Indeed, Hurtado says she barely knew how to hold a pair of drumsticks when she first met Skidmore and Bodeson. She learned the craft quickly, by spending one summer sequestered in a cabin with her drummer-boyfriend, and a set of traps. Keyboardist Jessica Wright was the final edition. She joined the Hot Toddies a day before the group's first photo shoot. They signed to the South Bay label Asian Man Records, and released an inaugural full-length — called Smell the Mitten — in 2007. The name said it all: Bawdy, smart, Ronettes-style music from four women who grew up in the era of all-age punk clubs and Sassy Magazine. And their music commanded a smart listenership. Song titles on the first LP ranged from tongue-in-cheek ("Sugar Daddy," "Wet Dream") to cheekily cerebral ("HTML," "Photosynthesis"), to intentionally highbrow ("Anaïs Nin Vs. the Pirates of Santa Cruz"). Hot Toddies ran the full gamut of girlhood and geekiness.

And it sold. Asian Records founder Mike Park said he pressed up three thousand CDs for the first album. It also did fairly well online, reeling in a couple hundred a month through iTunes, which, Park decided, is more than adequate for a DIY mostly known for ska and punk. The band's closest peers might be the Japanese girl groups Softball and Akiakane, which spawned from more of a punk rock tradition. While Park professes to be an ardent Toddies fan, he's not a huge promoter of the doo-wop sound per se. Nor will he treat this latest hit as some kind of social phenomenon. "There's no political agenda in terms of like, the feminist movement, on our behalf," he said.

The Toddies don't have an agenda, either. And according to Skidmore, they didn't grow up listening to Phil Spector records. Rather, they embraced the girl-group sound by accident. "I grew up listening to a lot of punk and ska music," said Skidmore, who also sang in various choirs at Head-Royce School in Oakland. "But I don't sing, like a dude, you know? I can't yell. Somehow we just got started singing lots of harmonies."

Those shoo-wap shoo-wap harmonies are a big part of the Hot Toddies' appeal. They don't exactly create a wall of sound, but their music is always full and consonant. Not to mention most of it occurs in two parts — sometimes four. And a lot of snark lurks just beneath that slick surface. The Toddies' new album, Get Your Heart On, includes an ode to ugly male bathing suits ("Max's Mankini"), a ballad about an imaginary, wheat-intolerant sweetheart ("Celiac Love Song"), and a bilingual, French-English song about a lonely, outdated computer ("Ordinateur Ordinaire"). They even made a song about vampires ("Keep on Runnin'") to coincide with Twilight.

Park ambitiously pressed up five hundred copies of Get Your Heart On, in addition to a thousand CDs.

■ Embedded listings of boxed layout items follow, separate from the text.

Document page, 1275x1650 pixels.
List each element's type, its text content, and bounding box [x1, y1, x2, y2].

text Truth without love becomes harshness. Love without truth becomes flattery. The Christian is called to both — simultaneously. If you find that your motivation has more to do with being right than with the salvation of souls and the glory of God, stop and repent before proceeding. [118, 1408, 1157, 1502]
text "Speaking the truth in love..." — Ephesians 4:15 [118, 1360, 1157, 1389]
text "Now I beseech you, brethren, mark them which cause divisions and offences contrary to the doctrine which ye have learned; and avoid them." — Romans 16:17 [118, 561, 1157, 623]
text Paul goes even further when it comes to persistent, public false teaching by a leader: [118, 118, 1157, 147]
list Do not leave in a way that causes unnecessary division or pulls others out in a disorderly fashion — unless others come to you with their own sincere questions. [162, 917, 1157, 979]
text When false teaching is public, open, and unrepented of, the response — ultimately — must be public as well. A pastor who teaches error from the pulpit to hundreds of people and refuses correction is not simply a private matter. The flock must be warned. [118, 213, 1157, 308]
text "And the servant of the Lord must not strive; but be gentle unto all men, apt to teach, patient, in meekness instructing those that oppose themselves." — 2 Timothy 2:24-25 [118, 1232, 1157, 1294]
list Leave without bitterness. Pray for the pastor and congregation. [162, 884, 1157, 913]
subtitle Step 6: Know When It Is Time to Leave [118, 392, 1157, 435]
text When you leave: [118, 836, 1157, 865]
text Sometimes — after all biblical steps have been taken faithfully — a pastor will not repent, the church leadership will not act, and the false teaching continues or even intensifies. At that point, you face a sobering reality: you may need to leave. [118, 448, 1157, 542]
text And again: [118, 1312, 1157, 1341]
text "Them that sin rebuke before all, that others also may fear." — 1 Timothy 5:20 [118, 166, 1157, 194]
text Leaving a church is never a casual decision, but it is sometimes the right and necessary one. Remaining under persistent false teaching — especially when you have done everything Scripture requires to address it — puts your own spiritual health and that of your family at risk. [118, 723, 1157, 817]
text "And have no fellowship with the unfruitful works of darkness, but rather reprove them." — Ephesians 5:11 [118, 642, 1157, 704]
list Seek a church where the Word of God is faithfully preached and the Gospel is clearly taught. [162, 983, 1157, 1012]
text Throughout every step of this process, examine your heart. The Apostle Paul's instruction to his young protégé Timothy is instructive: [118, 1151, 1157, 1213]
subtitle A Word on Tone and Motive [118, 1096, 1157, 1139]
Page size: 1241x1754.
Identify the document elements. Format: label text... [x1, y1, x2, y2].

And by the looks of the Amoeba crowd, he'll soon be ordering a second run. The band members are equally optimistic, and ready to flaunt their success — in the form of matching Hot Toddies tattoos. That's perhaps their one concession to girl-power politics. Hurtado is the only member who currently has tattoos — her arms are decorated with purple zig-zags, a Victorian mermaid, and a big diamond. She says she would totally add band insignia before brandishing the name of her future husband. Skidmore agrees.